**Task prompt**
Reproduce all of the items below, replacing every occurrence of "Transcribe" with "Write out" and leaving everything else unchanged.

**Dataset entries**
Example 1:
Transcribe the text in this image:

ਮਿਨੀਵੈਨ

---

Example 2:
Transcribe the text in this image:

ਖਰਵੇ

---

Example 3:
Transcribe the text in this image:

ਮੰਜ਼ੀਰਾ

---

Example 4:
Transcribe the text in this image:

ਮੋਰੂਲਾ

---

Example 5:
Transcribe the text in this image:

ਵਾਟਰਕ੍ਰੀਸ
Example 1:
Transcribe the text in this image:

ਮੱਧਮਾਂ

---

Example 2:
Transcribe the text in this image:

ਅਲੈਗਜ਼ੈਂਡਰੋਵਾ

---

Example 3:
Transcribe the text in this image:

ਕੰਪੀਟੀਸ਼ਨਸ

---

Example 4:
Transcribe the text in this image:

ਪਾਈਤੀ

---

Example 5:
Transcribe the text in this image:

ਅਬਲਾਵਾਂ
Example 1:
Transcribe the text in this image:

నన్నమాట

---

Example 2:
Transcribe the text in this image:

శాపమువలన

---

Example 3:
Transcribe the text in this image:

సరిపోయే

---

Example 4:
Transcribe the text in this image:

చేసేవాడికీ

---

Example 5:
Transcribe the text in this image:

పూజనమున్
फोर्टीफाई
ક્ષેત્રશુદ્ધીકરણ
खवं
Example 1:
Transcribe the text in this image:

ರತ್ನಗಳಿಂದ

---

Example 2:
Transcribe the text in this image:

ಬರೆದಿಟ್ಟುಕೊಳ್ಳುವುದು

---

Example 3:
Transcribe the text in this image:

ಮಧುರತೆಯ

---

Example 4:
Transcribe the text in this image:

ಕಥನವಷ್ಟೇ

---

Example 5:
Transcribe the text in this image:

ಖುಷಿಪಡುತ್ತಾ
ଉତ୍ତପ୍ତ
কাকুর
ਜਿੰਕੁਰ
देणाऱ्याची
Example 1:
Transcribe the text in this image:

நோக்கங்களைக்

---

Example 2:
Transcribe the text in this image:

**Output of the exercise**
Example 1:
Write out the text in this image:

ਮਿਨੀਵੈਨ

---

Example 2:
Write out the text in this image:

ਖਰਵੇ

---

Example 3:
Write out the text in this image:

ਮੰਜ਼ੀਰਾ

---

Example 4:
Write out the text in this image:

ਮੋਰੂਲਾ

---

Example 5:
Write out the text in this image:

ਵਾਟਰਕ੍ਰੀਸ
Example 1:
Write out the text in this image:

ਮੱਧਮਾਂ

---

Example 2:
Write out the text in this image:

ਅਲੈਗਜ਼ੈਂਡਰੋਵਾ

---

Example 3:
Write out the text in this image:

ਕੰਪੀਟੀਸ਼ਨਸ

---

Example 4:
Write out the text in this image:

ਪਾਈਤੀ

---

Example 5:
Write out the text in this image:

ਅਬਲਾਵਾਂ
Example 1:
Write out the text in this image:

నన్నమాట

---

Example 2:
Write out the text in this image:

శాపమువలన

---

Example 3:
Write out the text in this image:

సరిపోయే

---

Example 4:
Write out the text in this image:

చేసేవాడికీ

---

Example 5:
Write out the text in this image:

పూజనమున్
फोर्टीफाई
ક્ષેત્રશુદ્ધીકરણ
खवं
Example 1:
Write out the text in this image:

ರತ್ನಗಳಿಂದ

---

Example 2:
Write out the text in this image:

ಬರೆದಿಟ್ಟುಕೊಳ್ಳುವುದು

---

Example 3:
Write out the text in this image:

ಮಧುರತೆಯ

---

Example 4:
Write out the text in this image:

ಕಥನವಷ್ಟೇ

---

Example 5:
Write out the text in this image:

ಖುಷಿಪಡುತ್ತಾ
ଉତ୍ତପ୍ତ
কাকুর
ਜਿੰਕੁਰ
देणाऱ्याची
Example 1:
Write out the text in this image:

நோக்கங்களைக்

---

Example 2:
Write out the text in this image:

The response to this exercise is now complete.